Lyndon Faulkner drives growth at Pelican Products through innovation

Set the direction
To make initial idea-gathering easier — and more likely to reap success — your forum shouldn’t be a free-for-all. For innovation to propel your company in the right direction, that direction must be clear before ideas start flowing.
“First of all, I think it’s fair to say that everybody’s familiar with the company’s strategy,” Faulkner says. “If somebody said, ‘Let’s start making ice cream,’ it wouldn’t be approved — and, frankly, people wouldn’t come to the forum with the idea that we should start making ice cream.
“I don’t want to make it sound like there’s not any organization around this forum. … There’s a direction the ship is going, and to that end, people come to this forum with ideas on helping that ship continue down its course or go down it quicker. It is very much a controlled environment where we only want ideas that fit the guidelines of where the company is going.”
So how does Faulkner get 1,294 employees, headed the same way? He doesn’t — at least not by himself.
“You’re not going to have (1,300) people thinking the same way. You’re not going to get consensus around (1,300) people,” he says. “Certainly, my role and the (role of) people around me is to set strategy and set direction and make sure we’re following that. Thereafter, it’s communicating everybody’s role in that strategy, and I think it’s a case of turning that strategy into an execution plan. That’s where everybody really needs to buy in.”
In other words, the broad strategy you set may not be immediately relevant to each front-line employee.

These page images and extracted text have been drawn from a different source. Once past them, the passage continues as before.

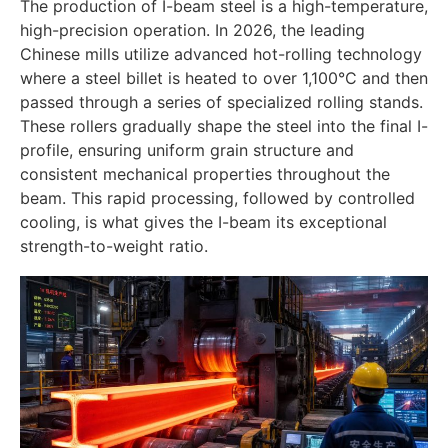
The production of I-beam steel is a high-temperature,
high-precision operation. In 2026, the leading
Chinese mills utilize advanced hot-rolling technology
where a steel billet is heated to over 1,100°C and then
passed through a series of specialized rolling stands.
These rollers gradually shape the steel into the final I-
profile, ensuring uniform grain structure and
consistent mechanical properties throughout the
beam. This rapid processing, followed by controlled
cooling, is what gives the I-beam its exceptional
strength-to-weight ratio.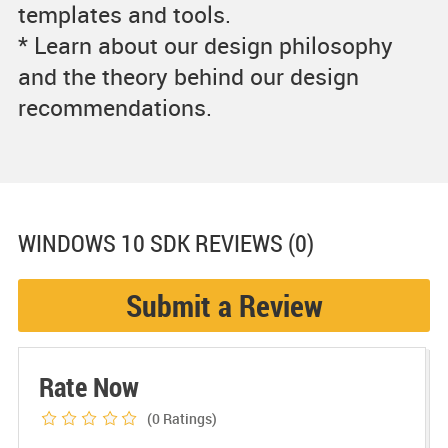
templates and tools.
* Learn about our design philosophy
and the theory behind our design
recommendations.
WINDOWS 10 SDK
REVIEWS (0)
Submit a Review
Rate Now
(0
Ratings)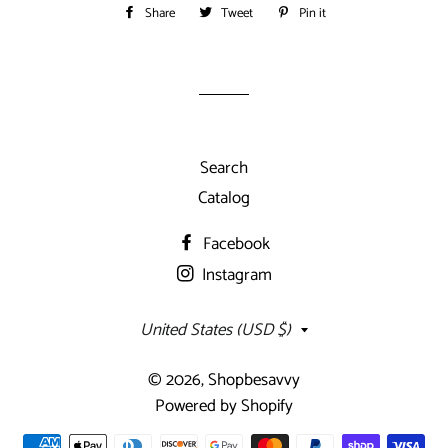
Share
Share
Tweet
Tweet
Pin it
Pin
on
on
on
Facebook
Twitter
Pinterest
Search
Catalog
Facebook
Instagram
Country/region
United States (USD $)
© 2026,
Shopbesavvy
Powered by Shopify
Payment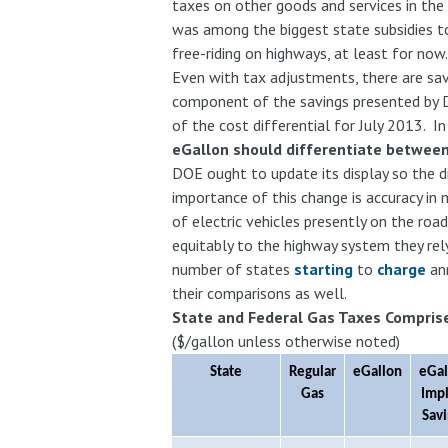
taxes on other goods and services in the
was among the biggest state subsidies to 
free-riding on highways, at least for now
Even with tax adjustments, there are sav
component of the savings presented by 
of the cost differential for July 2013. In
eGallon should differentiate between
DOE ought to update its display so the di
importance of this change is accuracy in
of electric vehicles presently on the roa
equitably to the highway system they rel
number of states
starting
to
charge
ann
their comparisons as well.
State and Federal Gas Taxes Comprise
($/gallon unless otherwise noted)
State
Regular
eGallon
eGal
Gas
Imp
Sav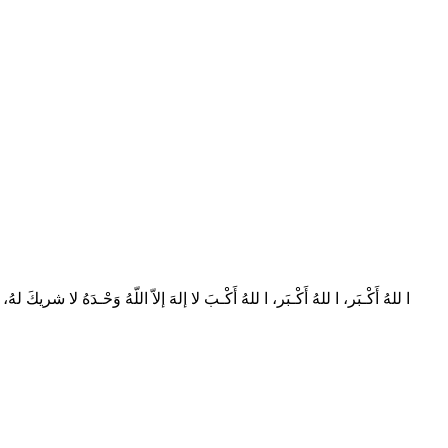
نا حـامِـدون، صَدَقَ اللهُ وَعْـدَه، وَنَصَـرَ عَبْـدَه، وَهَزَمَ الأَحْـزابَ وَحْـدَه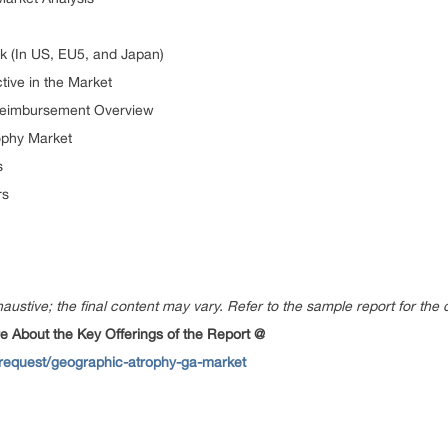
k (In US, EU5, and Japan)
ive in the Market
Reimbursement Overview
ophy Market
s
rs
austive; the final content may vary. Refer to the sample report for the 
 About the Key Offerings of the Report @
request/geographic-atrophy-ga-market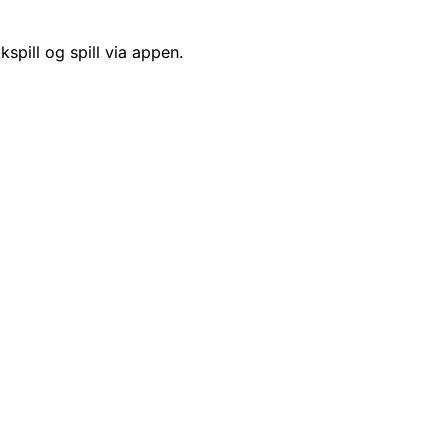
kspill og spill via appen.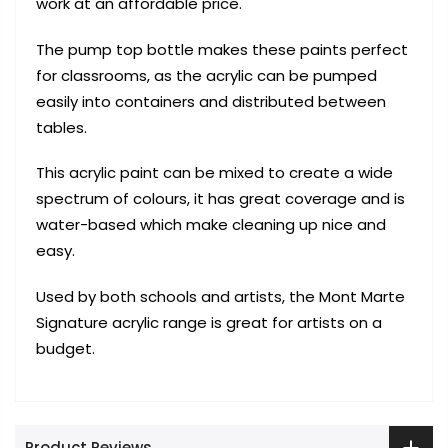
work at an affordable price.
The pump top bottle makes these paints perfect
for classrooms, as the acrylic can be pumped
easily into containers and distributed between
tables.
This acrylic paint can be mixed to create a wide
spectrum of colours, it has great coverage and is
water-based which make cleaning up nice and
easy.
Used by both schools and artists, the Mont Marte
Signature acrylic range is great for artists on a
budget.
Product Reviews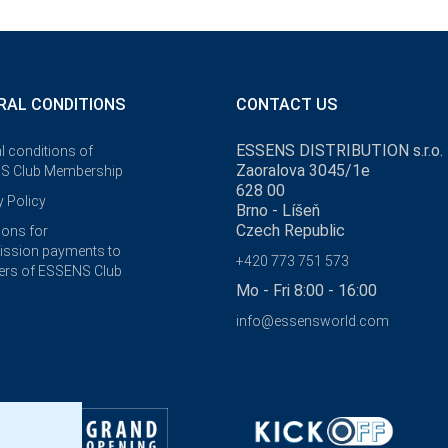
RAL CONDITIONS
CONTACT US
ESSENS DISTRIBUTION s.r.o.
l conditions of
Zaoralova 3045/1e
S Club Membership
628 00
y Policy
Brno - Líšeň
Czech Republic
ions for
ssion payments to
+420 773 751 573
rs of ESSENS Club
Mo - Fri 8:00 - 16:00
info@essensworld.com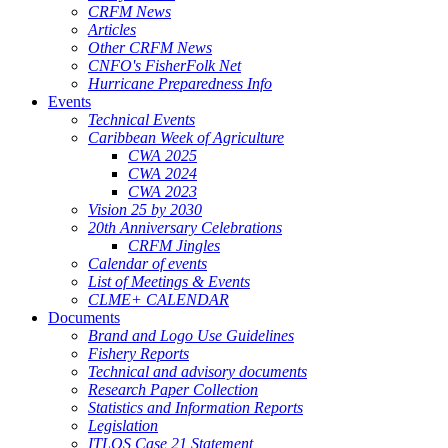
CRFM News
Articles
Other CRFM News
CNFO's FisherFolk Net
Hurricane Preparedness Info
Events
Technical Events
Caribbean Week of Agriculture
CWA 2025
CWA 2024
CWA 2023
Vision 25 by 2030
20th Anniversary Celebrations
CRFM Jingles
Calendar of events
List of Meetings & Events
CLME+ CALENDAR
Documents
Brand and Logo Use Guidelines
Fishery Reports
Technical and advisory documents
Research Paper Collection
Statistics and Information Reports
Legislation
ITLOS Case 21 Statement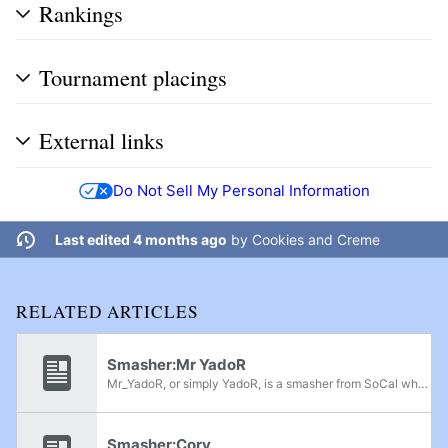
Rankings
Tournament placings
External links
Do Not Sell My Personal Information
Last edited 4 months ago
by
Cookies and Creme
RELATED ARTICLES
Smasher:Mr YadoR
Mr_YadoR, or simply YadoR, is a smasher from SoCal who primarily plays Kirby and Squirtle in Project M. He is considered to be the best Kirby player in the world, with wins over top SoCal talent such as Jose V, Machiavelli and iPunchKidsz, despite...
Smasher:Cory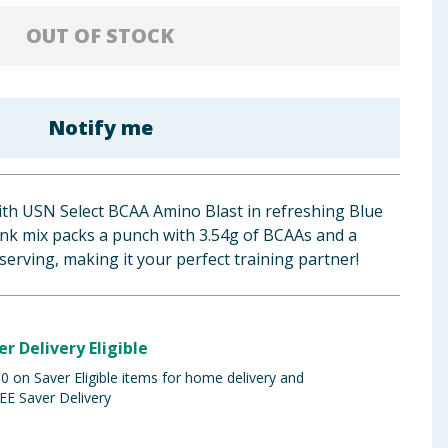
OUT OF STOCK
Notify me
th USN Select BCAA Amino Blast in refreshing Blue
ink mix packs a punch with 3.54g of BCAAs and a
serving, making it your perfect training partner!
er Delivery Eligible
 on Saver Eligible items for home delivery and
EE Saver Delivery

But it will click when employees see specific glimpses of their role in that strategy.
After the strategy leaves Faulkner’s desk, managers hone it into specific plans for their respective departments, tailoring each person’s responsibilities through a series of manager meetings, staff meetings and employee meetings.
“You can actually go to any department within Pelican today and people will tell you what the next three months are going to look like and the next nine months, what they’re expected to be working on, what they’re expected to deliver, the budget they’re expected to work within and what performance they’re expected to deliver on,” he says. “We may change that slightly against conditions, but for the most part, 90 percent of everybody’s job is well-planned.”
At the same time, the overall strategy stays forefront through posters, brochures and communication so employees can tie their zoomed-in view to the bigger picture.
“You know your role individually and collectively as a department and collectively as a team,” says Faulkner, who addresses the entire work force twice a year to reiterate the strategy and discuss future plans.
Here’s how that trickle-down process might look in action. Let’s say an employee tells the Blue Sky committee about a military tool case that’s failing in the field. Whether the idea ends up working or not, what’s important is that the employee understands the responsibility of success rests on the entire team, not one individual.
“We all buy in to a project,” Faulkner says. “So if it isn’t successful, we all are part of that decision. Therefore, nobody’s singled out as having made a mistake. It’s very much a team-recognized thing. That way, nobody’s really frightened to bring anything out there.
“If we’re successful, then everybody’s bought in to it and we all own it. And if we’re not successful, we all own it. So there’s not this culture of worrying about failure too much.”
If Pelican decides to design the military tool case, then the teams take over. The sales team puts together a plan to sell that case around the world. The manufacturing team lays out a strategy for making cases to satisfy the sales. The marketing department determines how to promote the product. Human resources designs a strategy for hiring people to match the expected growth.
“If you think about it, it fits like a jigsaw, really,” Faulkner says. “You take a picture of something and you cut it all down to where everybody’s got their part to play in the success of that product. Any one of them not doing their part would see the failure in that particular product launch.”